How much money Cotton may have spent on books is not known, though there is speculation that he spared no expense. A grandson complained that the ancestral estate had been drained to buy manuscripts, while a brother-in-law sarcastically noted that the great library had been “chargeably brought together.” As a wealthy property owner, Cotton did have the means to underwrite his obsession. One of his lists was headed “Divers Manuscripts as I am promised to have gotten for me this 30 April 1621,” and another, “Books I want.” In 1603, the year Queen Elizabeth died, Cotton was knighted by her successor, King James I, and he used his influence at court to acquire more material.

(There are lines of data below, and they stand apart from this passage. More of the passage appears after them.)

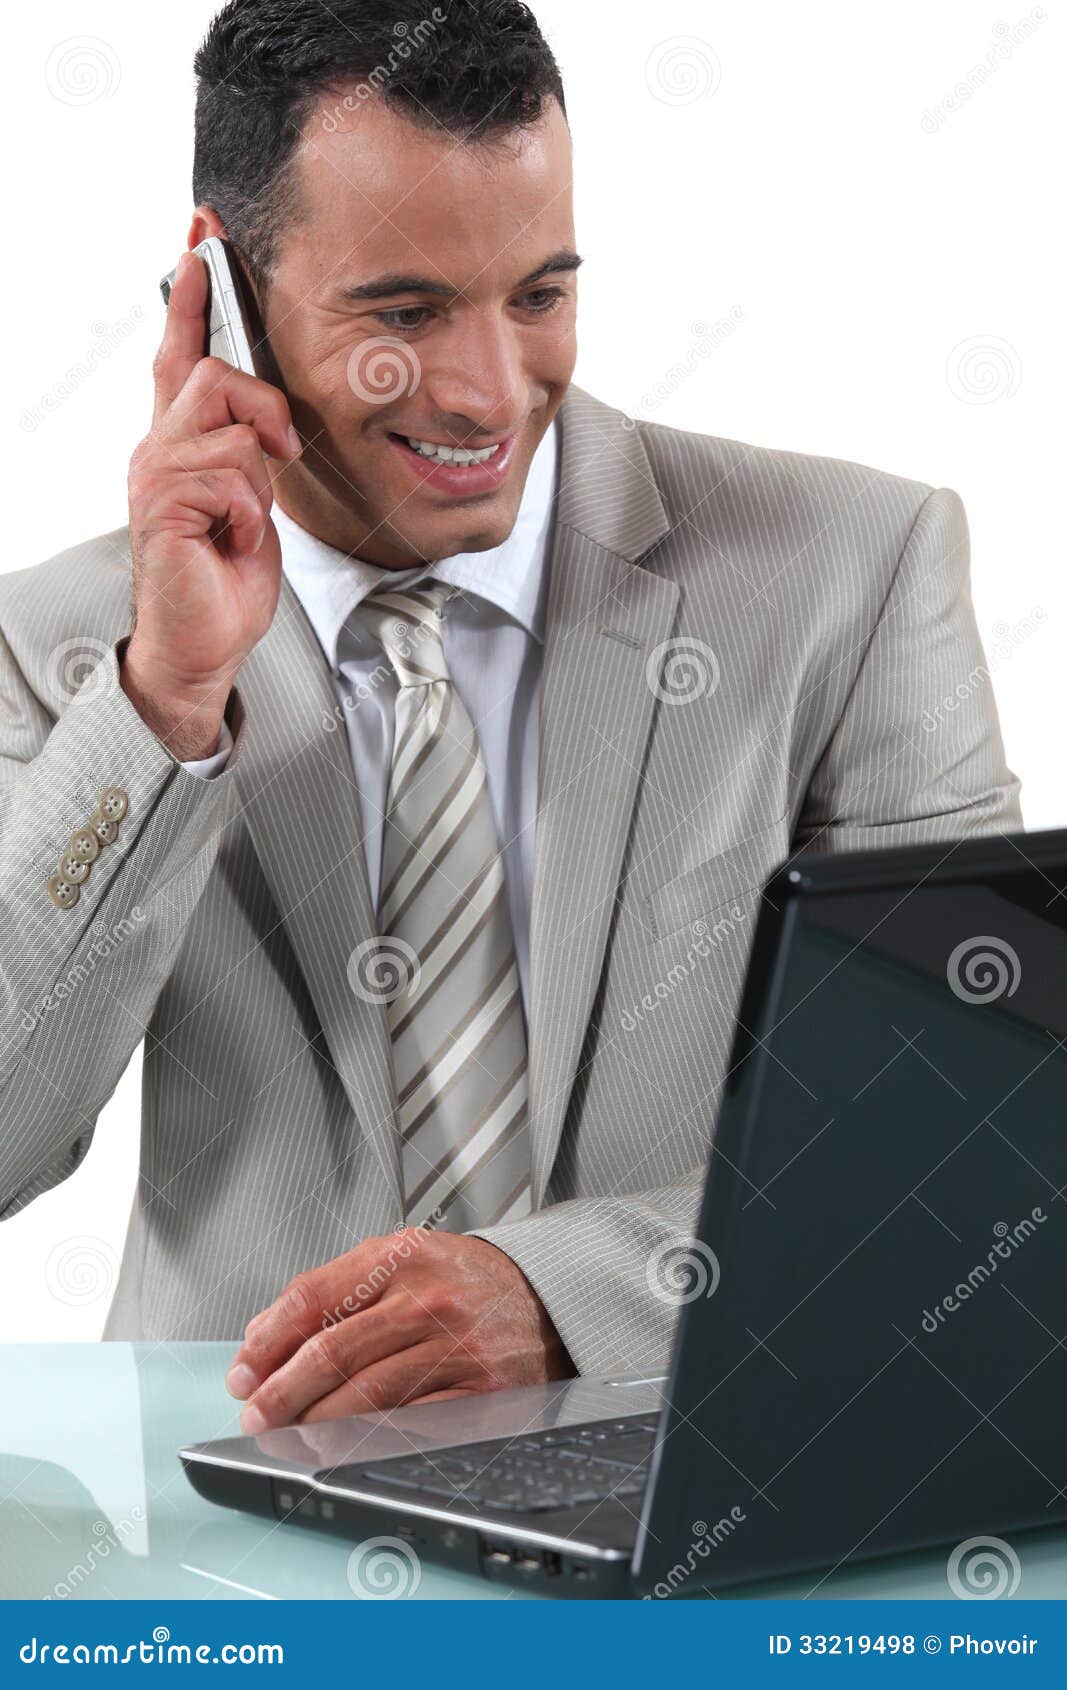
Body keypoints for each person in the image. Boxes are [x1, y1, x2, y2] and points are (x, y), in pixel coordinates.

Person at [0, 0, 1021, 1434]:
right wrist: (163, 702)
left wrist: (561, 1301)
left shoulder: (849, 570)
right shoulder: (59, 647)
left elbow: (972, 1149)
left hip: (700, 1499)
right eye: (403, 314)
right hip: (222, 1536)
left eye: (538, 295)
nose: (489, 391)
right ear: (219, 290)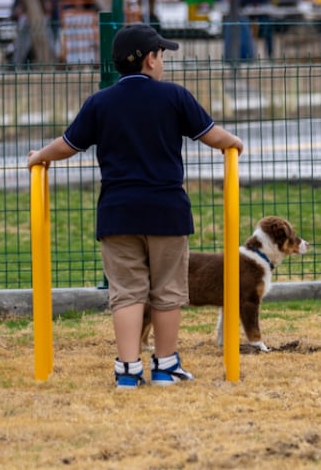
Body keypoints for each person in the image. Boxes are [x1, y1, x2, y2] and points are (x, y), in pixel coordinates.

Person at [26, 24, 245, 389]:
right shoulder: (175, 97)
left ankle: (127, 370)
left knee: (126, 292)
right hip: (167, 210)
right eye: (160, 55)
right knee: (168, 291)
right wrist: (234, 142)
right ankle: (165, 366)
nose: (162, 63)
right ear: (149, 59)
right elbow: (212, 135)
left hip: (117, 212)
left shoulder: (100, 102)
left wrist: (39, 158)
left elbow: (68, 144)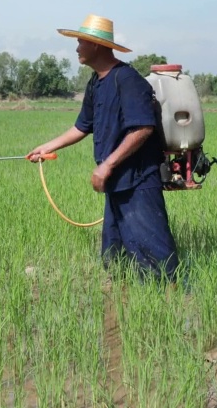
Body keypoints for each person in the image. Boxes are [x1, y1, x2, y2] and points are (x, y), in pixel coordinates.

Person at [28, 14, 180, 280]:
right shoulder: (96, 82)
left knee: (157, 262)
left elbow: (143, 128)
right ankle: (121, 306)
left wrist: (107, 165)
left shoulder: (128, 80)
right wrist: (47, 146)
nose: (76, 49)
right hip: (115, 181)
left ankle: (172, 303)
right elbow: (82, 127)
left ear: (95, 45)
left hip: (138, 182)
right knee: (116, 259)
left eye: (80, 43)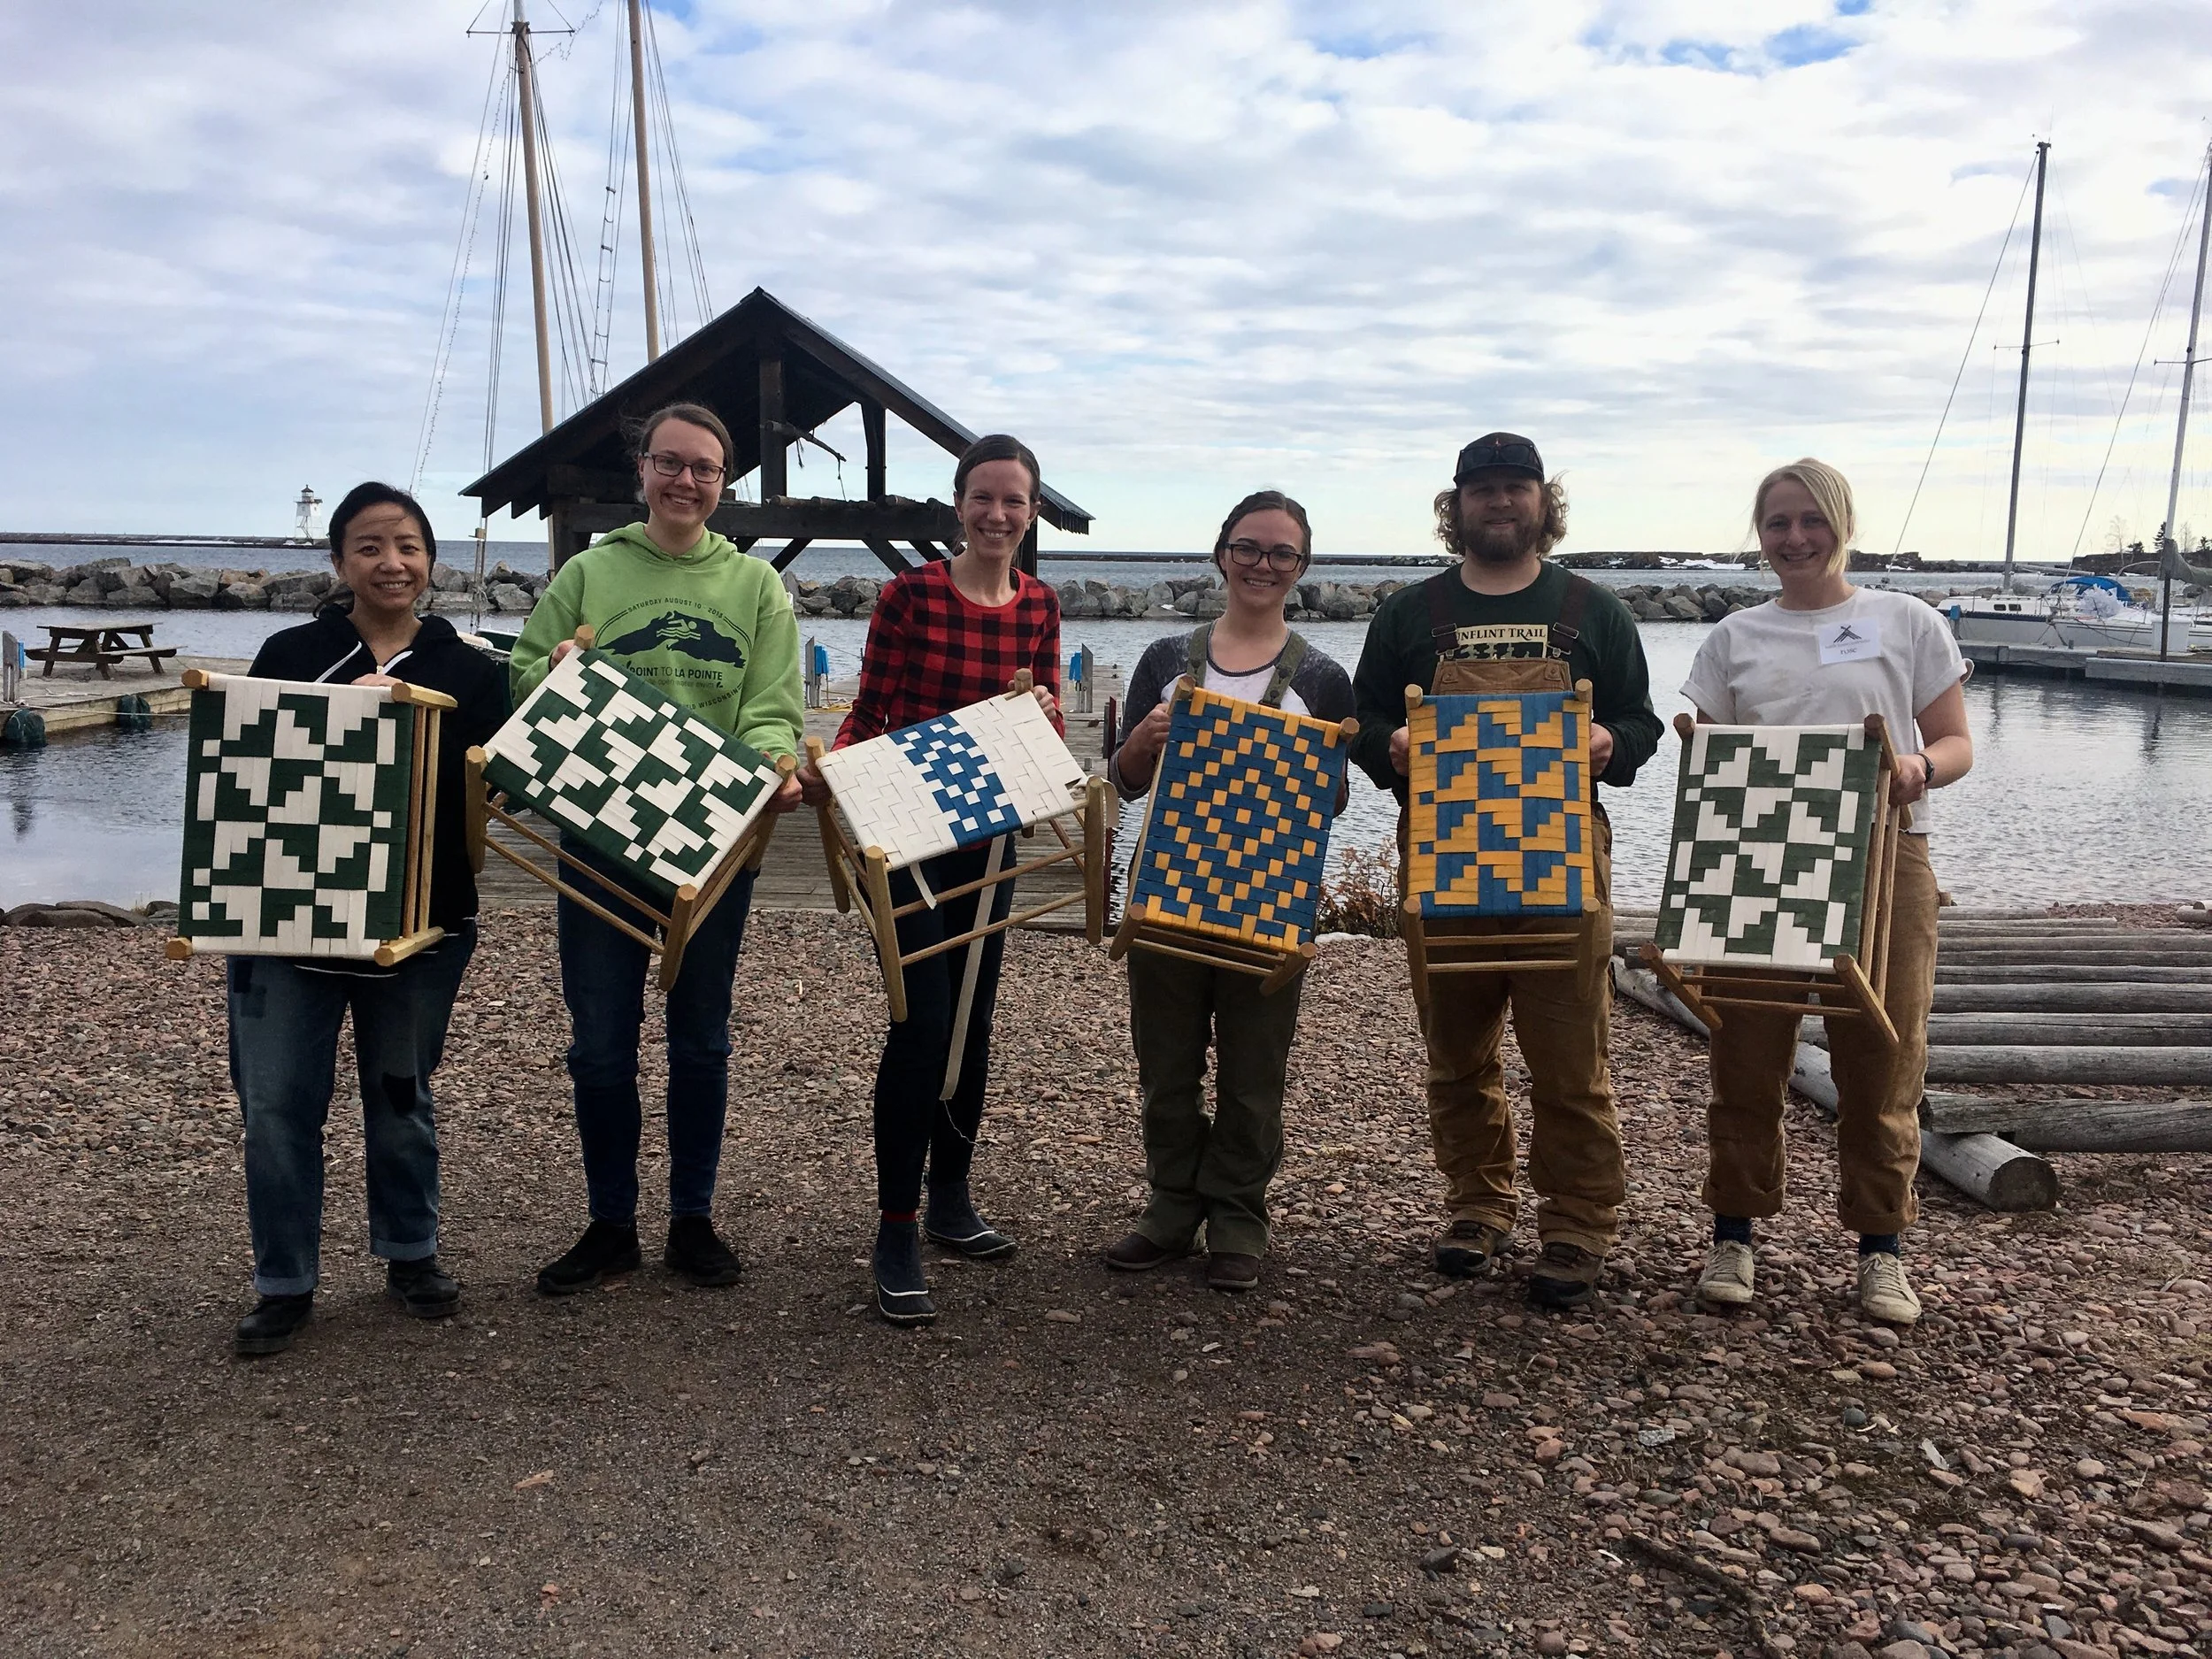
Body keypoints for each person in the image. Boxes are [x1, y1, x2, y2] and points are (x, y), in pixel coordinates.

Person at [1349, 434, 1661, 1310]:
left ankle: (1576, 1222)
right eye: (1481, 490)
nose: (1498, 502)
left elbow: (1642, 724)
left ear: (1540, 502)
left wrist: (1609, 743)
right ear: (1457, 507)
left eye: (1514, 488)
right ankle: (1476, 1204)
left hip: (1563, 856)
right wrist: (1390, 748)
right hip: (1442, 856)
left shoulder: (1593, 611)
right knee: (1455, 1054)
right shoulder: (1408, 614)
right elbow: (1364, 722)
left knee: (1570, 1058)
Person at [511, 401, 804, 1297]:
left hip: (713, 842)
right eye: (670, 463)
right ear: (641, 470)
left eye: (705, 469)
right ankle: (609, 1224)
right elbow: (525, 677)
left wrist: (769, 768)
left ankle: (691, 1218)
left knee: (701, 1042)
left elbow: (770, 705)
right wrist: (553, 673)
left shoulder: (757, 588)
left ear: (724, 483)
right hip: (600, 837)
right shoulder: (590, 573)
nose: (686, 482)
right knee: (599, 1045)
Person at [1682, 458, 1972, 1326]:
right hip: (1759, 857)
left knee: (1881, 1060)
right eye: (1777, 523)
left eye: (1810, 520)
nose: (1794, 538)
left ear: (1840, 523)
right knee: (1745, 1053)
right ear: (1759, 534)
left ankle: (1881, 1249)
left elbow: (1956, 742)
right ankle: (1733, 1233)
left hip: (1886, 856)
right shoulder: (1734, 635)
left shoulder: (1906, 619)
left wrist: (1917, 768)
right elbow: (1708, 754)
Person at [228, 482, 511, 1356]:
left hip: (421, 924)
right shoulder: (288, 652)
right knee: (276, 1107)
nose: (392, 563)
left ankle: (410, 1251)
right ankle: (284, 1278)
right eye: (370, 546)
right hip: (286, 923)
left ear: (430, 560)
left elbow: (497, 789)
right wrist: (337, 726)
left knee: (402, 1100)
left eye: (408, 546)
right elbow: (242, 780)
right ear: (339, 560)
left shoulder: (469, 667)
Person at [797, 434, 1063, 1326]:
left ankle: (951, 1196)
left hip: (992, 836)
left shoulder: (1040, 604)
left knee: (975, 1022)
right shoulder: (909, 594)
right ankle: (896, 1225)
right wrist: (837, 781)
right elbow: (872, 709)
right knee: (922, 1025)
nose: (997, 514)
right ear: (958, 505)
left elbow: (1045, 721)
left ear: (1031, 513)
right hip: (908, 835)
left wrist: (1049, 729)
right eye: (983, 497)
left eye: (1013, 501)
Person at [1101, 491, 1354, 1294]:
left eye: (1281, 553)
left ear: (1302, 569)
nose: (1263, 565)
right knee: (1166, 1062)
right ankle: (1172, 1205)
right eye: (1248, 547)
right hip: (1166, 895)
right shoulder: (1165, 660)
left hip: (1267, 902)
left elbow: (1333, 800)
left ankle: (1239, 1213)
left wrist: (1273, 766)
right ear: (1221, 554)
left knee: (1254, 1069)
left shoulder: (1323, 676)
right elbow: (1124, 784)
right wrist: (1141, 740)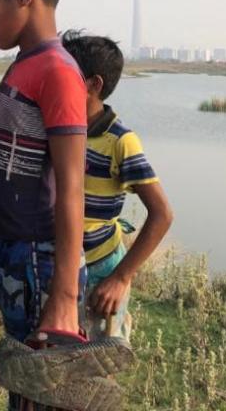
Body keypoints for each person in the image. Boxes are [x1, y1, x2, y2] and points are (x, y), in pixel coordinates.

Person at [0, 0, 88, 411]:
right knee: (25, 380)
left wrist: (63, 296)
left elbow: (72, 186)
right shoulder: (26, 63)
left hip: (38, 257)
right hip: (12, 251)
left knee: (43, 387)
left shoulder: (58, 71)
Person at [59, 31, 173, 342]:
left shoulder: (120, 141)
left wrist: (121, 277)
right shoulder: (54, 129)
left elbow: (162, 214)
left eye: (64, 75)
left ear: (93, 85)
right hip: (58, 267)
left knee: (98, 363)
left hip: (99, 271)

During the late 1590s and early 1600s, Cotton lived in the Blackfriars section of London in the home of his first patron, Lord Hunsdon. There he established close connections with the leading literary and theatrical figures of the day—men such as the dramatist Thomas Nashe and the poet Samuel Daniel. Ben Jonson is known to have consulted Cotton’s library regularly for background information he needed for his royal masques, and William Burton received extensive help for a regional history he was preparing. Many of the writers who used his library acknowledged their debt to him in print, including Richard Knolles, a historian and author of The Generall Historie of the Turkes, and Thomas Milles, in Catalogue of Honour. With Cotton’s assistance, Sir Walter Raleigh wrote his Historie of the World while confined to the Tower on charges of treason; Sir Francis Bacon consulted Cotton while working on The History of Henry VII.